◆ **REQUIRED ACTION**
Where an image appears in the data, omit it and reproduce the rest exactly.
□ □ □
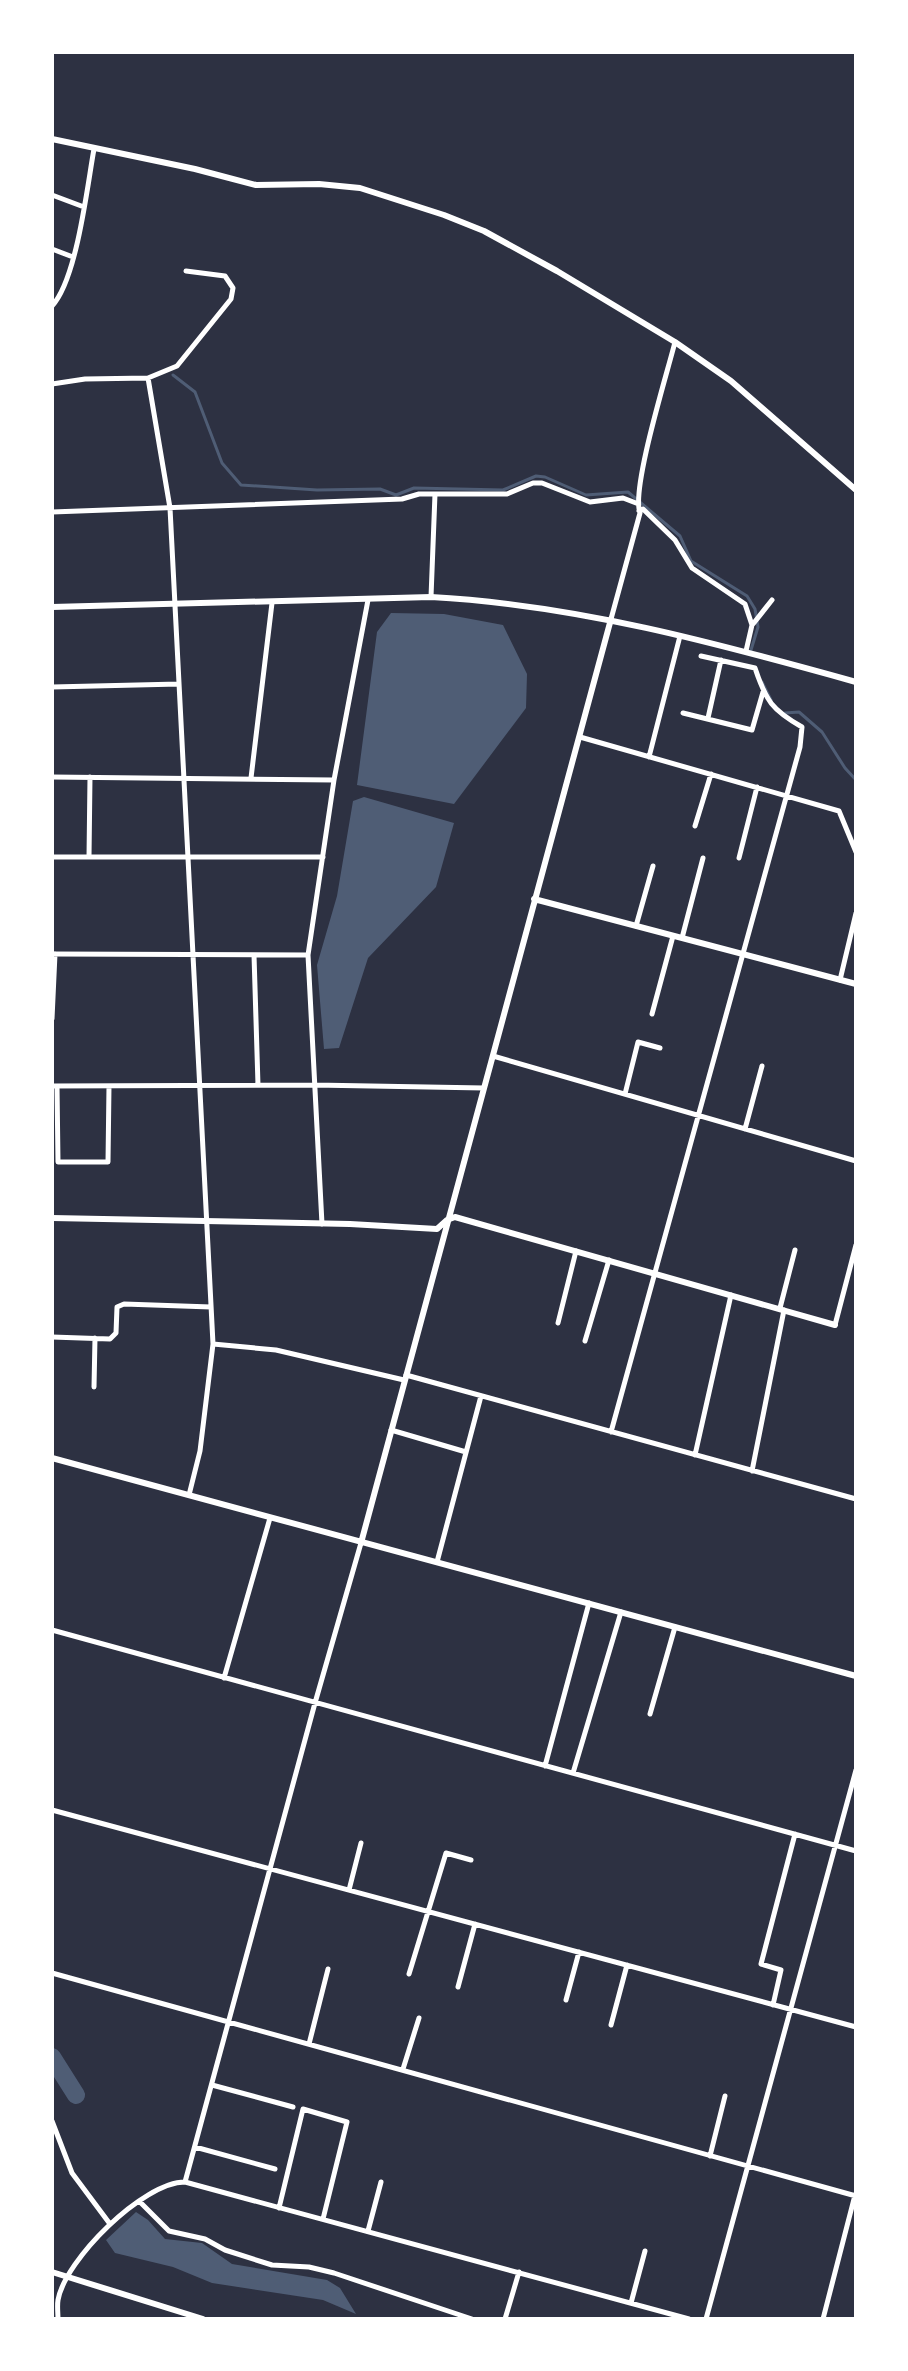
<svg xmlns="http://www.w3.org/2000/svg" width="908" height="2371" viewBox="0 0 908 2371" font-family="'Varela Round',sans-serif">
	<rect width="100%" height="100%" fill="#2d3142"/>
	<path fill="#4f5d75" d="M391 613 444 614 503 625 527 674 526 708 454 804 357 785 377 632Z
		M364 797 454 823 436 887 368 958 339 1048 324 1049 317 965 337 896 353 801Z
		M136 2212 148 2220 165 2239 202 2243 232 2264 327 2280 340 2288 356 2314 323 2300 212 2283 173 2267 115 2253 106 2240Z"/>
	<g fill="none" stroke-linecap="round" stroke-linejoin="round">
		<path stroke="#4f5d75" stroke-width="3" d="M173 375 195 392 222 463 241 485 317 490 380 489 396 495 414 488 503 490 536 476 545 477 586 495 628 492 680 536 691 561 747 596 755 609 758 627 751 650
			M762 682 771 700
			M785 713 799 712 822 732 845 768 856 780"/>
		<path stroke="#4f5d75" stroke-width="18" d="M52 2057 76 2095"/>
		<path stroke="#fff" stroke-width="5" d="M52 195 84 207
			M52 249 73 257
			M52 306C77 279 87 187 94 149
			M148 378 170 508 213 1344 200 1451 189 1495
			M52 384 85 379 148 378 177 366 231 299 233 288 225 276 186 271
			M639 511 643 509 675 540 692 568 745 604 752 625 746 651
			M52 512 402 499 419 494H507L533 483H542L590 502 623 498 636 503
			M431 597 435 494
			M611 619 640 513C631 489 667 374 675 342
			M753 624 772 600
			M52 687 179 684
			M683 713 752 730 763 692
			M708 718 721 660
			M580 737 839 811 856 852
			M649 757 680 636
			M52 777 334 780
			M251 778 272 603
			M695 826 711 774
			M52 857H323
			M89 857 90 777
			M739 858 757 787
			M636 926 653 866
			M682 938 703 858
			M52 954 308 955
			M254 955 258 1085
			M840 980 856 913
			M652 1014 673 936
			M52 1019 55 954
			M493 1056 856 1161
			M52 1086 314 1085 484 1088
			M57 1086 58 1162H108L109 1086
			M625 1094 638 1042 660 1048
			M745 1129 762 1066
			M322 1224 308 955 334 780 368 600
			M780 1308 795 1250
			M558 1323 576 1251
			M835 1325 856 1245
			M52 1337 110 1339 116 1333 117 1307 124 1304 211 1307
			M585 1341 609 1260
			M213 1344 276 1350 404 1380
			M406 1375 856 1499
			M94 1387 95 1338
			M391 1430 466 1452
			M611 1432 800 747 802 727C772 710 766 701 755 668L701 656
			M695 1455 731 1295
			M752 1471 784 1310
			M437 1562 481 1396
			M52 1630 856 1851
			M224 1678 270 1518
			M650 1714 675 1627
			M545 1766 589 1603
			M573 1773 621 1612
			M52 1810 856 2027
			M349 1890 361 1843
			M52 1973 856 2196
			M409 1974 446 1853 471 1860
			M458 1987 475 1924
			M566 2000 579 1952
			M773 2005 781 1970 761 1964 795 1834
			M611 2025 627 1965
			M309 2044 328 1969
			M403 2069 419 2018
			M212 2085 293 2107
			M52 2121 72 2173 110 2224
			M195 2147 275 2169
			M710 2156 725 2096
			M185 2182 315 1703 361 1543
			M139 2201 169 2231 205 2239 225 2250 272 2265 309 2267 334 2273 472 2319
			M279 2208 303 2109 347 2122 323 2219
			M368 2231 381 2182
			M631 2303 645 2251
			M58 2319C58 2313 57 2306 58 2300 65 2260 143 2182 185 2182L689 2319
			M505 2319 519 2272
			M706 2319 856 1770
			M823 2319 855 2195"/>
		<path stroke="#fff" stroke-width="6" d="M52 139 195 169 256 185 319 184 360 188 444 215 484 231 557 271 675 342 731 381 856 490
			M52 607 431 597C577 605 716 643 856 682
			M534 899 856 984
			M52 1218 350 1224 437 1229 447 1220 455 1217 835 1325
			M52 1458 856 1676
			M361 1543 611 619
			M52 2272 203 2319"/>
	</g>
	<rect width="908" height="2371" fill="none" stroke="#ffffff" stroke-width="108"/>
</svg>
□ □ □
◆ **RESPONSE TO THIS EXERCISE**
<svg xmlns="http://www.w3.org/2000/svg" width="908" height="2371" viewBox="0 0 908 2371" font-family="'Varela Round',sans-serif">
	<rect width="100%" height="100%" fill="#2d3142"/>
	<path fill="#4f5d75" d="M391 613 444 614 503 625 527 674 526 708 454 804 357 785 377 632Z
		M364 797 454 823 436 887 368 958 339 1048 324 1049 317 965 337 896 353 801Z
		M136 2212 148 2220 165 2239 202 2243 232 2264 327 2280 340 2288 356 2314 323 2300 212 2283 173 2267 115 2253 106 2240Z"/>
	<g fill="none" stroke-linecap="round" stroke-linejoin="round">
		<path stroke="#4f5d75" stroke-width="3" d="M173 375 195 392 222 463 241 485 317 490 380 489 396 495 414 488 503 490 536 476 545 477 586 495 628 492 680 536 691 561 747 596 755 609 758 627 751 650
			M762 682 771 700
			M785 713 799 712 822 732 845 768 856 780"/>
		<path stroke="#4f5d75" stroke-width="18" d="M52 2057 76 2095"/>
		<path stroke="#fff" stroke-width="5" d="M52 195 84 207
			M52 249 73 257
			M52 306C77 279 87 187 94 149
			M148 378 170 508 213 1344 200 1451 189 1495
			M52 384 85 379 148 378 177 366 231 299 233 288 225 276 186 271
			M639 511 643 509 675 540 692 568 745 604 752 625 746 651
			M52 512 402 499 419 494H507L533 483H542L590 502 623 498 636 503
			M431 597 435 494
			M611 619 640 513C631 489 667 374 675 342
			M753 624 772 600
			M52 687 179 684
			M683 713 752 730 763 692
			M708 718 721 660
			M580 737 839 811 856 852
			M649 757 680 636
			M52 777 334 780
			M251 778 272 603
			M695 826 711 774
			M52 857H323
			M89 857 90 777
			M739 858 757 787
			M636 926 653 866
			M682 938 703 858
			M52 954 308 955
			M254 955 258 1085
			M840 980 856 913
			M652 1014 673 936
			M52 1019 55 954
			M493 1056 856 1161
			M52 1086 314 1085 484 1088
			M57 1086 58 1162H108L109 1086
			M625 1094 638 1042 660 1048
			M745 1129 762 1066
			M322 1224 308 955 334 780 368 600
			M780 1308 795 1250
			M558 1323 576 1251
			M835 1325 856 1245
			M52 1337 110 1339 116 1333 117 1307 124 1304 211 1307
			M585 1341 609 1260
			M213 1344 276 1350 404 1380
			M406 1375 856 1499
			M94 1387 95 1338
			M391 1430 466 1452
			M611 1432 800 747 802 727C772 710 766 701 755 668L701 656
			M695 1455 731 1295
			M752 1471 784 1310
			M437 1562 481 1396
			M52 1630 856 1851
			M224 1678 270 1518
			M650 1714 675 1627
			M545 1766 589 1603
			M573 1773 621 1612
			M52 1810 856 2027
			M349 1890 361 1843
			M52 1973 856 2196
			M409 1974 446 1853 471 1860
			M458 1987 475 1924
			M566 2000 579 1952
			M773 2005 781 1970 761 1964 795 1834
			M611 2025 627 1965
			M309 2044 328 1969
			M403 2069 419 2018
			M212 2085 293 2107
			M52 2121 72 2173 110 2224
			M195 2147 275 2169
			M710 2156 725 2096
			M185 2182 315 1703 361 1543
			M139 2201 169 2231 205 2239 225 2250 272 2265 309 2267 334 2273 472 2319
			M279 2208 303 2109 347 2122 323 2219
			M368 2231 381 2182
			M631 2303 645 2251
			M58 2319C58 2313 57 2306 58 2300 65 2260 143 2182 185 2182L689 2319
			M505 2319 519 2272
			M706 2319 856 1770
			M823 2319 855 2195"/>
		<path stroke="#fff" stroke-width="6" d="M52 139 195 169 256 185 319 184 360 188 444 215 484 231 557 271 675 342 731 381 856 490
			M52 607 431 597C577 605 716 643 856 682
			M534 899 856 984
			M52 1218 350 1224 437 1229 447 1220 455 1217 835 1325
			M52 1458 856 1676
			M361 1543 611 619
			M52 2272 203 2319"/>
	</g>
	<rect width="908" height="2371" fill="none" stroke="#ffffff" stroke-width="108"/>
</svg>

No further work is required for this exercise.